▸ **EXTRACT**
——

Records, Wrestling, And The Babysitter Hall Of Fame: Uncle Ray Taught Me To Show Love The Fun Way
Uncle Ray. He had only one niece — just me — but the name stuck. Everyone in our house called him Uncle Ray, from my mom to my grandma to my grandaunt, Tati.
I was lucky enough to have an uncle that was basically a third parent. He took care of me as my parents did, but he was also a friend, and the most fun babysitter I ever had. As a kid, I’d follow him around everywhere. In the mornings, I would climb the stairs to his room in the attic, chattering away about everything from wrestling to cartoons, and then down to the basement where he’d spin music on the turntables. I’d sit on the floor while he’d play and he handed me Prince, Janet Jackson, and Madonna records, one by one so that I’d learn to take care of them.
I’d follow him to his car to go to the grocery store and to Serenade, a small record shop that used to be on Hillside Ave., where he’d pick out music. The owners of the store knew that I liked to tag along, so they would give me a cassette single to try out on my walkman, and tell me to come back and let them know what I thought of the music. We ventured to Jamaica Ave., where he introduced me to the world of bootlegs. He taught me how to strike a deal. One time I got stuck with a blank cassette, and I was so upset. He laughed and tried to explain to me that when you buy bootlegs, sometimes this kind of thing happened. But he brought me back to the Ave. to complain to the man who sold me the blank SWV cassette, where I told the guy that I wouldn’t buy anything else for him unless he played it in his boombox before I bought it.
He was the best babysitter ever. He would cook fried baloney and let me watch Married With Children even though he knew my mom didn’t usually allow it.

——

▸ **PROBLEM SET**
1. In the essay about Uncle Ray, why did he give the narrator records one at a time while he played music in the basement? Answer in one to three sentences.
2. Answer these questions from the essay about Uncle Ray:
(a) What was the name of the small record shop on Hillside Ave.?
(b) What food would Uncle Ray cook when babysitting?
(c) Whose cassette turned out to be blank?
The lines after this point are separate material with no link to the essay.

▸ **COLLECTED MATERIAL**
——

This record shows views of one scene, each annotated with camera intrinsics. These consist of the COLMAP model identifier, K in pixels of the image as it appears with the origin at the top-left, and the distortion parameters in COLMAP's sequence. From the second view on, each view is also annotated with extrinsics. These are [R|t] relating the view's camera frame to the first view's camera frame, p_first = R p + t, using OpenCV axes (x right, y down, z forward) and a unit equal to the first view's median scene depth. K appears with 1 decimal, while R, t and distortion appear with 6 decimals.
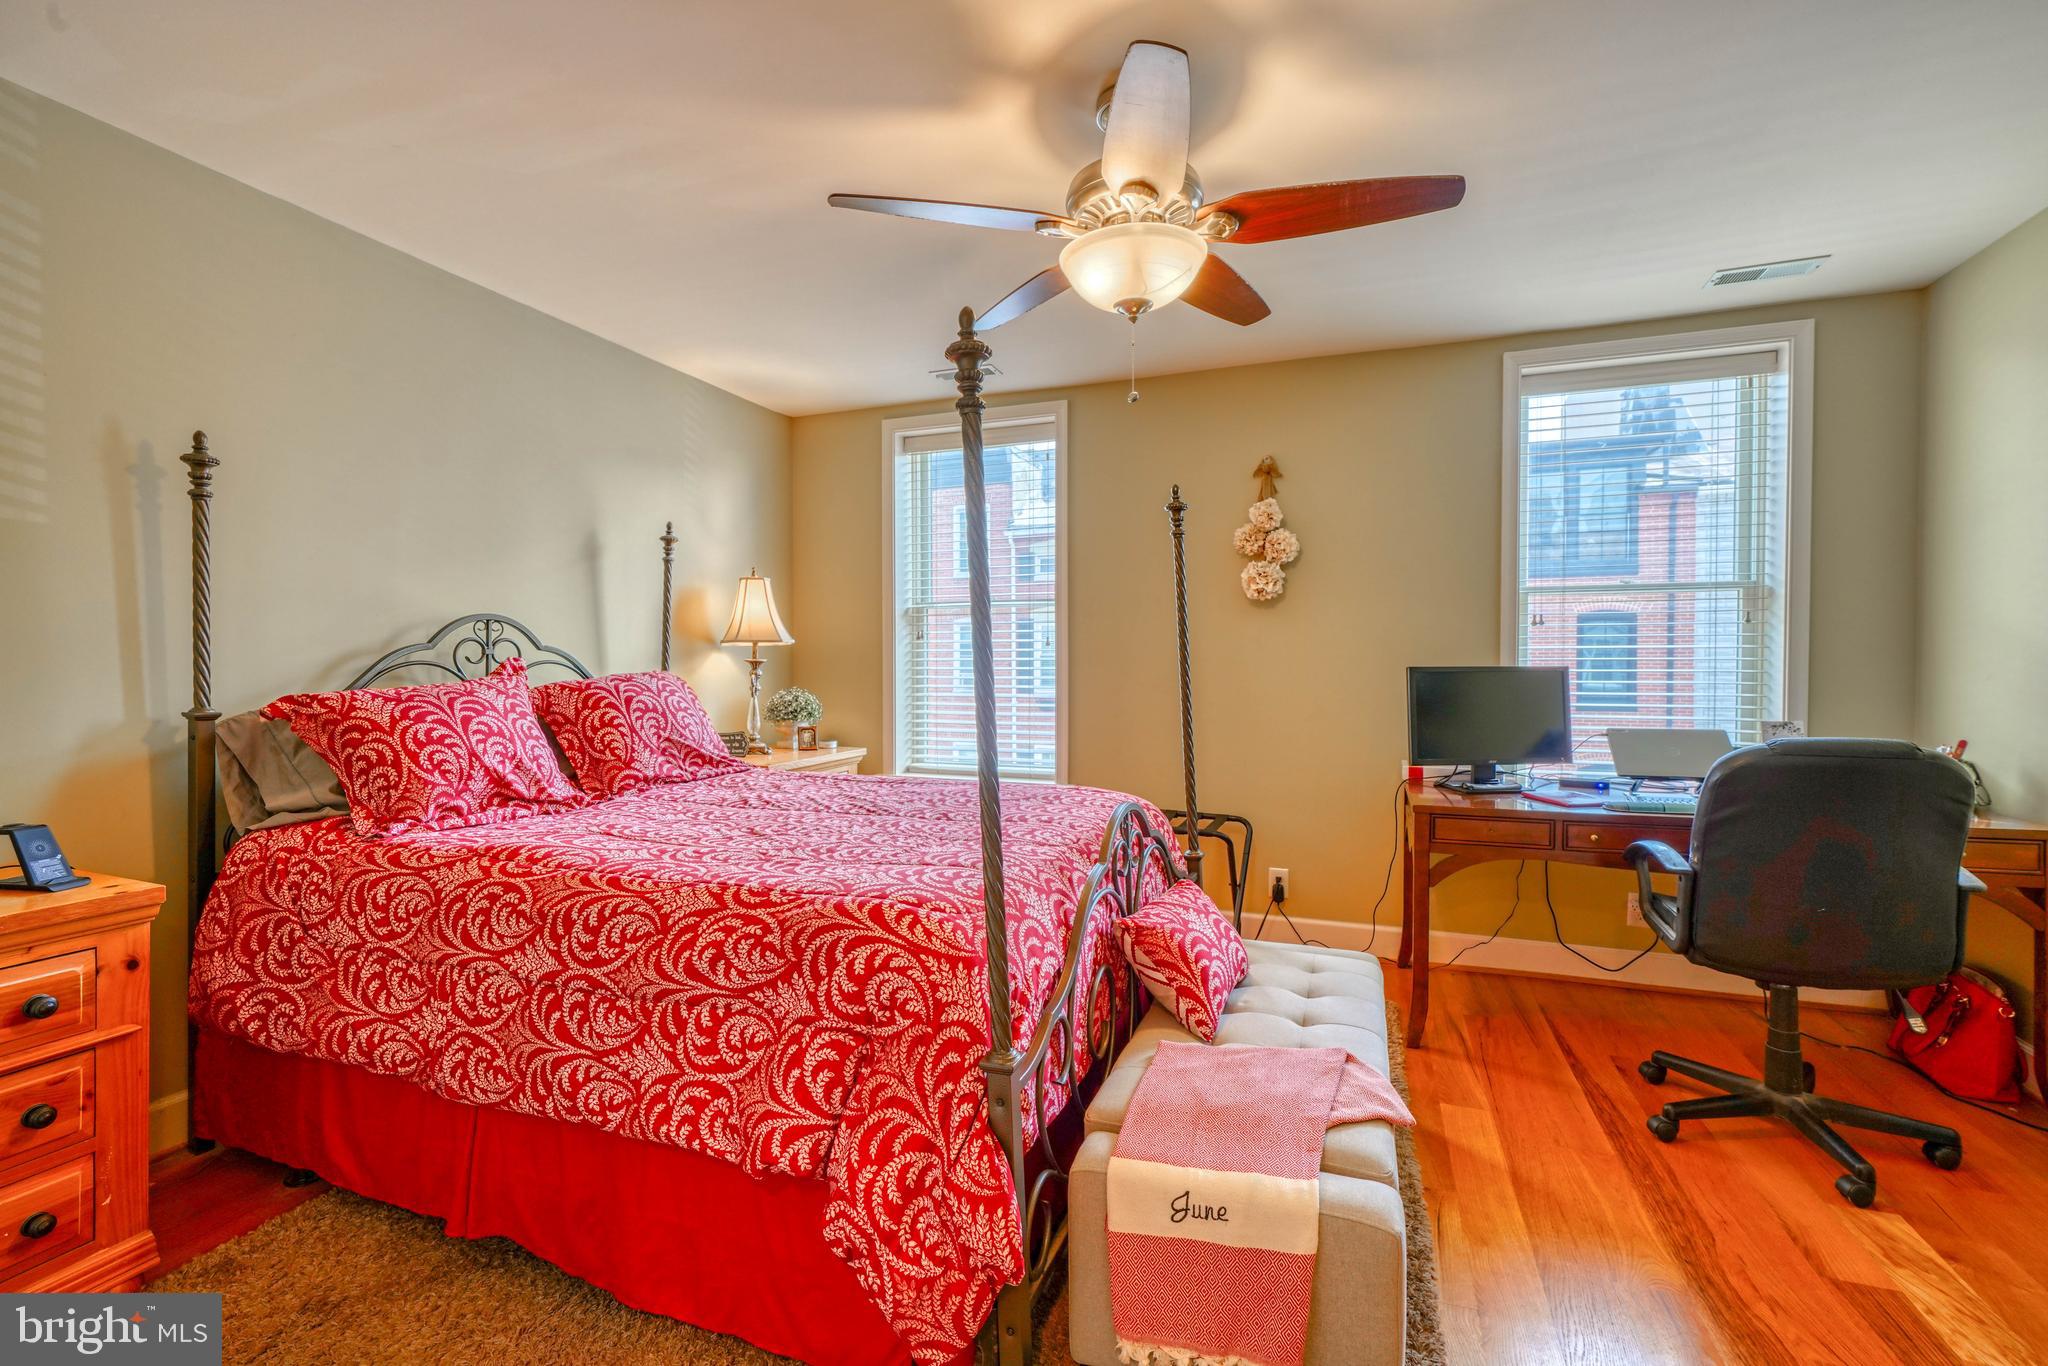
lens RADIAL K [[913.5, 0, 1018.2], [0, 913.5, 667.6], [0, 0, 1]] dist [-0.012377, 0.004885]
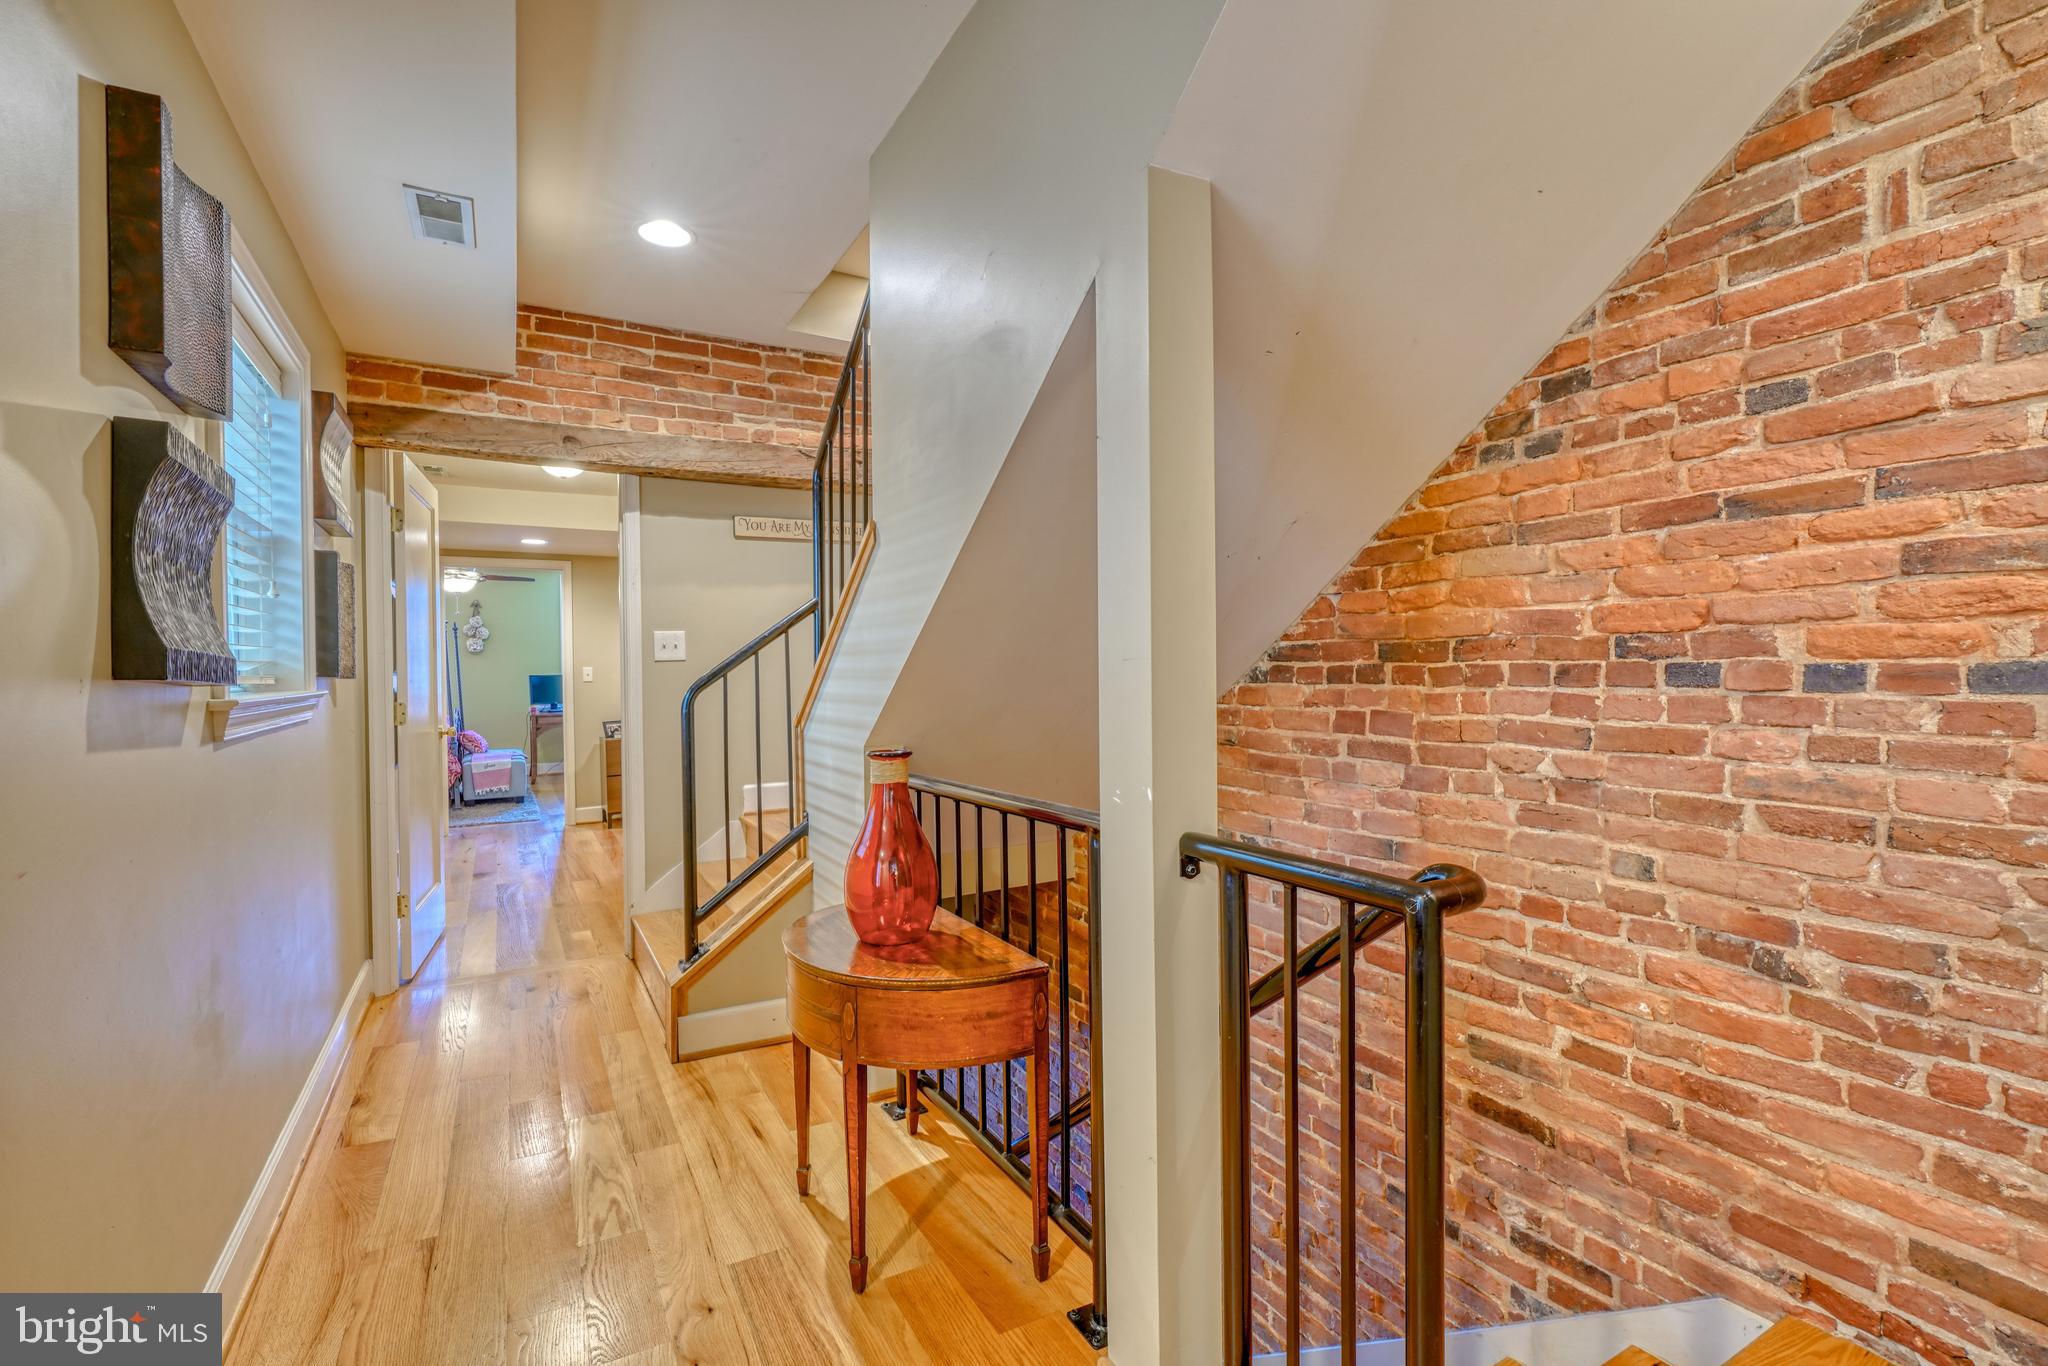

——

▸ **ANSWERS TO THE EXERCISES**
1. He handed them over one by one so that the narrator would learn to take care of them.

2.
(a) Serenade
(b) Fried baloney
(c) SWV